Between the line containing "[336,236,383,252] nearly ->" and the line containing "[346,584,388,601] 2b,d). ->" lies a run of lines; give that run again exactly, with both of those lines, and nothing else from the entries below.

▶ Extracted material
++++

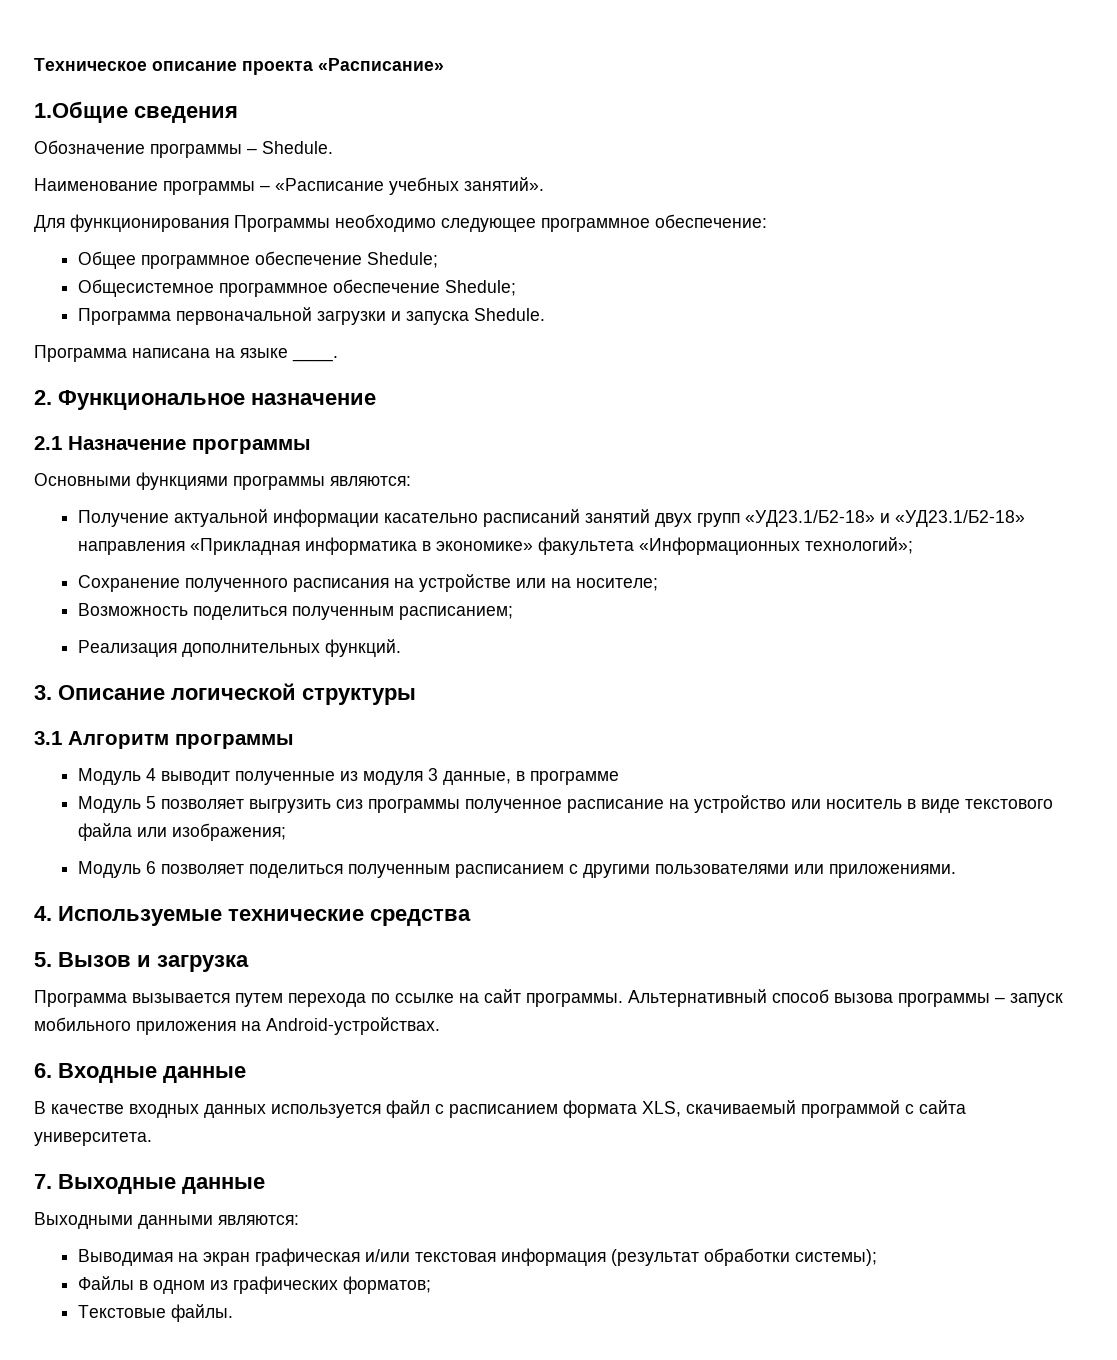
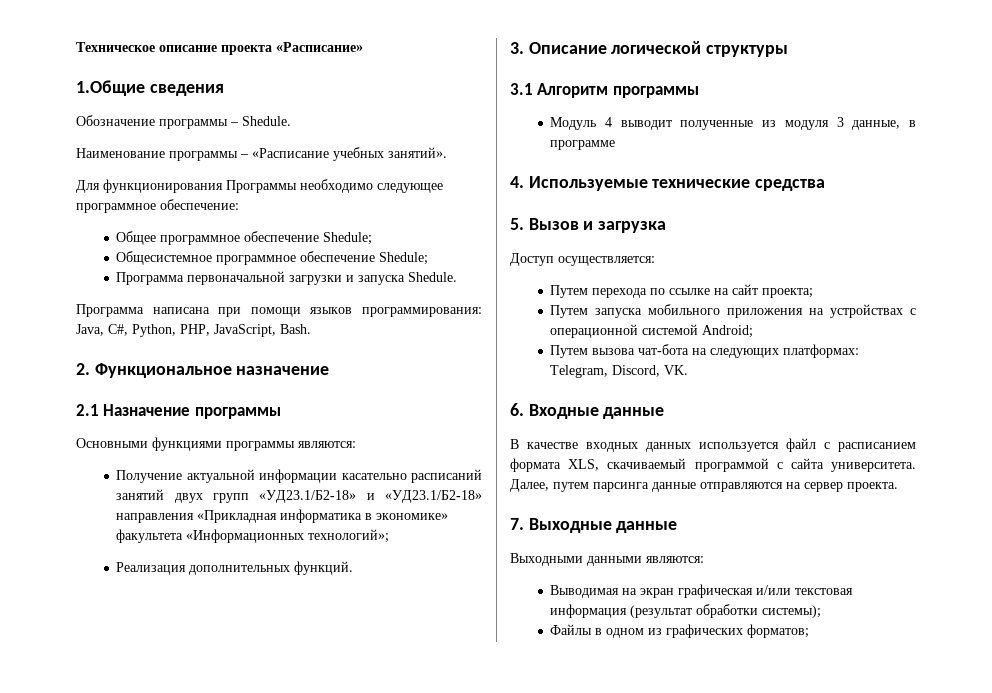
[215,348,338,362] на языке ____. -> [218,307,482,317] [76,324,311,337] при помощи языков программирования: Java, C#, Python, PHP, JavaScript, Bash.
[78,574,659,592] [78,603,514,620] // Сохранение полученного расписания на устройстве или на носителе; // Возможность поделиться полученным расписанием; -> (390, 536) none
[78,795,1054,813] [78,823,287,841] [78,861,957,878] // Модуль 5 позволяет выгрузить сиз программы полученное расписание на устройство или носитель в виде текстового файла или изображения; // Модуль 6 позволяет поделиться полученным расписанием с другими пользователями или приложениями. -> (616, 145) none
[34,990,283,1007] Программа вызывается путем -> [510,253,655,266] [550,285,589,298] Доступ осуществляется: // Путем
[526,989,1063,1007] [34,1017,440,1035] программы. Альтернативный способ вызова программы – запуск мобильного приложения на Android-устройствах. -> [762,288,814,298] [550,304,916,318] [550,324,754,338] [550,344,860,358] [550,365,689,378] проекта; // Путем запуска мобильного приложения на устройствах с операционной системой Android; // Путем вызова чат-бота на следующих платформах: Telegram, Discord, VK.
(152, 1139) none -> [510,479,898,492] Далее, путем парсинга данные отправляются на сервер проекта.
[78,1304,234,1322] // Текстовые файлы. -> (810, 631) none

++++

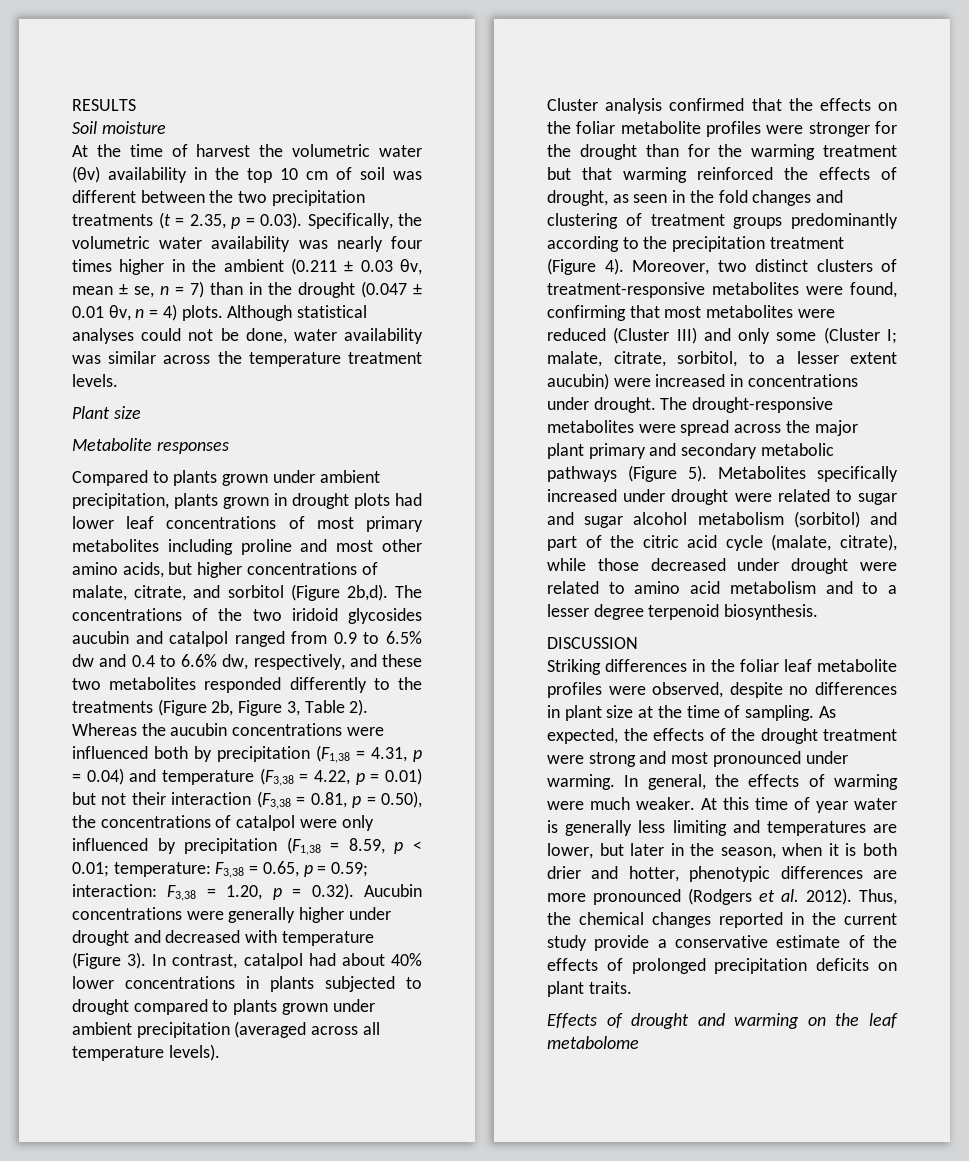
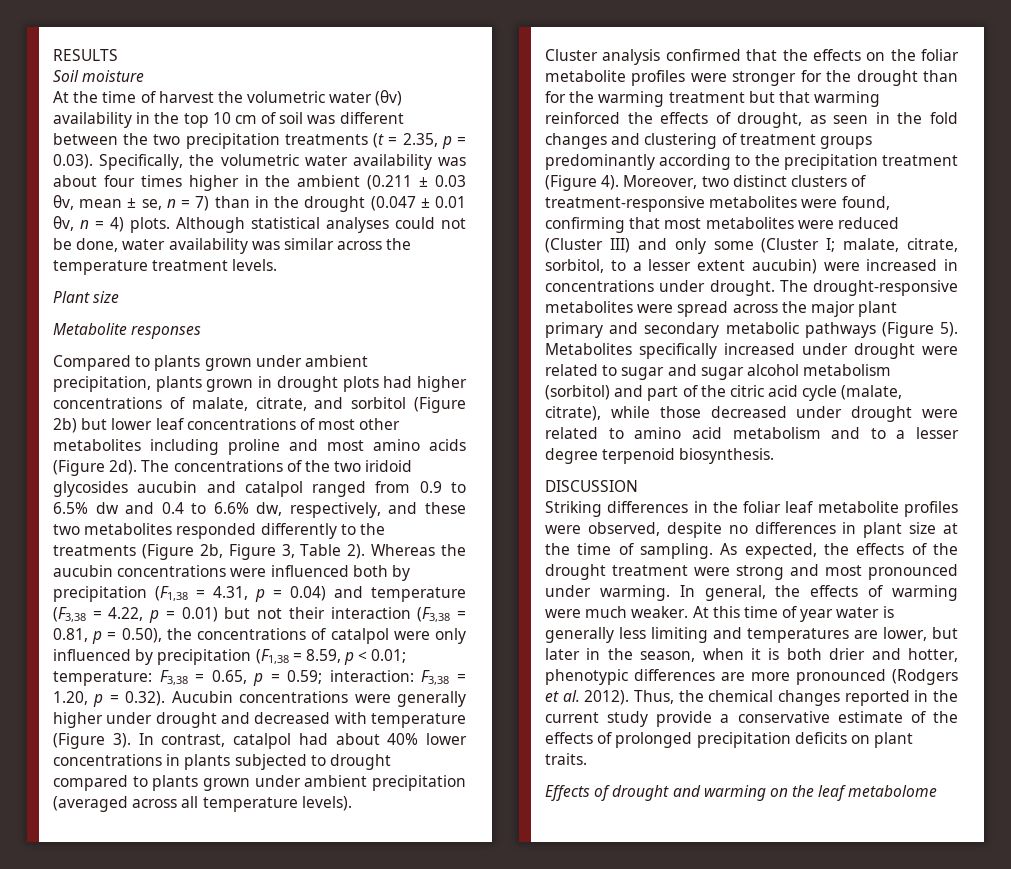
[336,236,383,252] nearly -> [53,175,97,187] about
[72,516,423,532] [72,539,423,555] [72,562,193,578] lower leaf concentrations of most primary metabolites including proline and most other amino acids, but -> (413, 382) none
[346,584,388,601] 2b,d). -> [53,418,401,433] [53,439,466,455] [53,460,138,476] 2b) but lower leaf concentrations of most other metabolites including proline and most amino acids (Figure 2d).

++++

▶ Response below
[336,236,383,252] nearly -> [53,175,97,187] about
[72,516,423,532] [72,539,423,555] [72,562,193,578] lower leaf concentrations of most primary metabolites including proline and most other amino acids, but -> (413, 382) none
[346,584,388,601] 2b,d). -> [53,418,401,433] [53,439,466,455] [53,460,138,476] 2b) but lower leaf concentrations of most other metabolites including proline and most amino acids (Figure 2d).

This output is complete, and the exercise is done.